DIRECTIVE:
Output the lines from the records verbatim, starting with the line containing "Марка напайки" and continuing through the line containing "Ріжуча частина фрези WoodMaster – це твер".

(RECORDS FOR THE TASK)

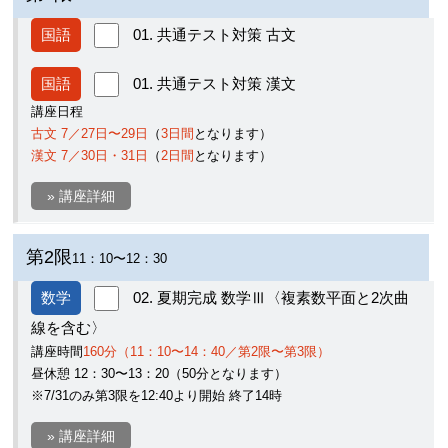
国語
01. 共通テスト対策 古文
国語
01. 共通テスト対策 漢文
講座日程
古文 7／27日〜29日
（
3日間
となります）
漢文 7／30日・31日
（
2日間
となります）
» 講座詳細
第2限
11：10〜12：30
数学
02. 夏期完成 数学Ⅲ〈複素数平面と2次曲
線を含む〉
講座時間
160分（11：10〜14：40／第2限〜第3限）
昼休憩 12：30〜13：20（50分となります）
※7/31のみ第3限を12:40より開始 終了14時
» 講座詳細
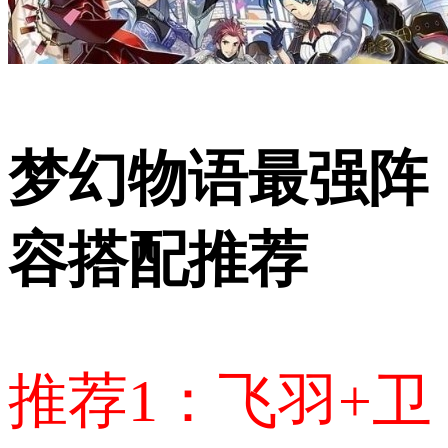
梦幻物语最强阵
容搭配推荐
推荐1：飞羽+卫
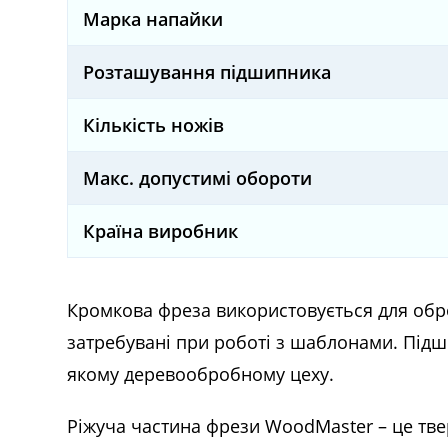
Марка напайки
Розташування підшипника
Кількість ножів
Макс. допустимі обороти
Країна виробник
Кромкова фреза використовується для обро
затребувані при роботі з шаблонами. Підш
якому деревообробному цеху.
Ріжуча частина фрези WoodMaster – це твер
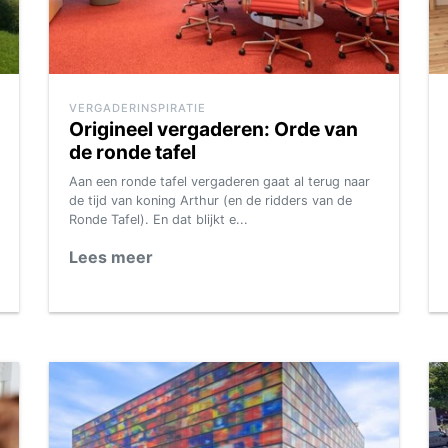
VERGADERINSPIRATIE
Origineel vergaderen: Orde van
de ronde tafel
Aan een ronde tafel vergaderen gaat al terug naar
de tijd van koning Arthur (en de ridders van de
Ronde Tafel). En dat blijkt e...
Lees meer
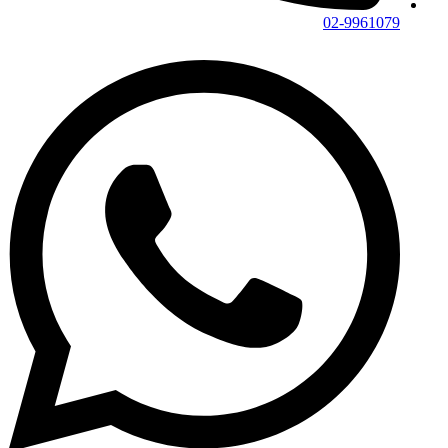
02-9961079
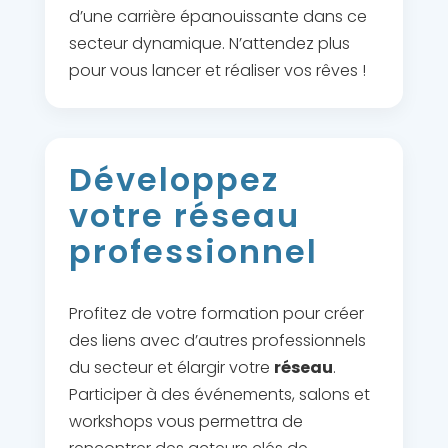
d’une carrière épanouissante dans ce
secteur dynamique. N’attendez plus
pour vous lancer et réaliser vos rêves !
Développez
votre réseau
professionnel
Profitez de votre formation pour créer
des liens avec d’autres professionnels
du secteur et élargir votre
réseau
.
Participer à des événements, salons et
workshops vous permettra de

(End RECORDS FOR THE TASK)
(RECORDS FOR THE TASK)

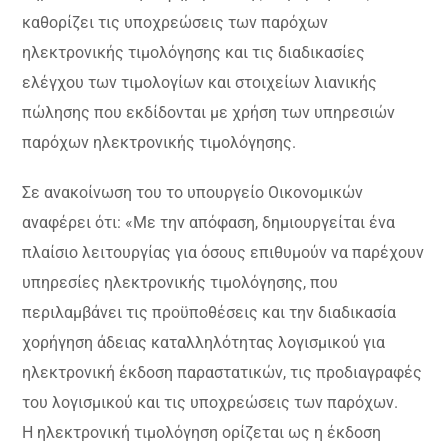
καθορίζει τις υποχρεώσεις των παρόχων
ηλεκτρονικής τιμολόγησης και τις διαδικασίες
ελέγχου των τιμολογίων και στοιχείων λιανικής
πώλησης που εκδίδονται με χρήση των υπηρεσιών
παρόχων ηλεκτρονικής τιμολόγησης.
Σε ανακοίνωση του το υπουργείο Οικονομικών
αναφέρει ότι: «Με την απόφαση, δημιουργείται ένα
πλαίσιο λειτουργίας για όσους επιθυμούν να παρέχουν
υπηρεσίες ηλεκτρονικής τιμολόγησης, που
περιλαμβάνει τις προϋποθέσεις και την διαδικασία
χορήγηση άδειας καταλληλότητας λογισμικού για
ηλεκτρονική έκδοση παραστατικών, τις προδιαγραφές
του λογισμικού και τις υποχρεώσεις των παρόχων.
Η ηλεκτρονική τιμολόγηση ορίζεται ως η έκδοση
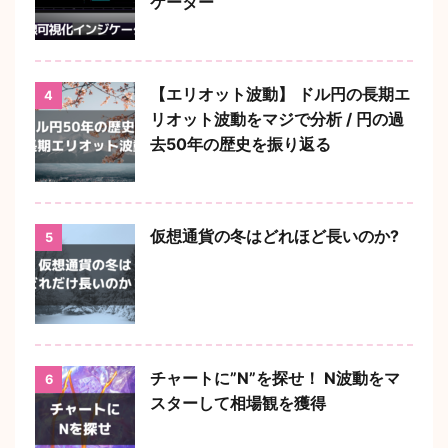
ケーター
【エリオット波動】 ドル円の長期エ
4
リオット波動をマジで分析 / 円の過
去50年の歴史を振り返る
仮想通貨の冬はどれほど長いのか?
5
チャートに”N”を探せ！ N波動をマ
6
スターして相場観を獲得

(End RECORDS FOR THE TASK)

ANSWER TO THE PROBLEM:
Марка напайки
Розташування підшипника
Кількість ножів
Макс. допустимі обороти
Країна виробник
Кромкова фреза використовується для обро
затребувані при роботі з шаблонами. Підш
якому деревообробному цеху.
Ріжуча частина фрези WoodMaster – це твер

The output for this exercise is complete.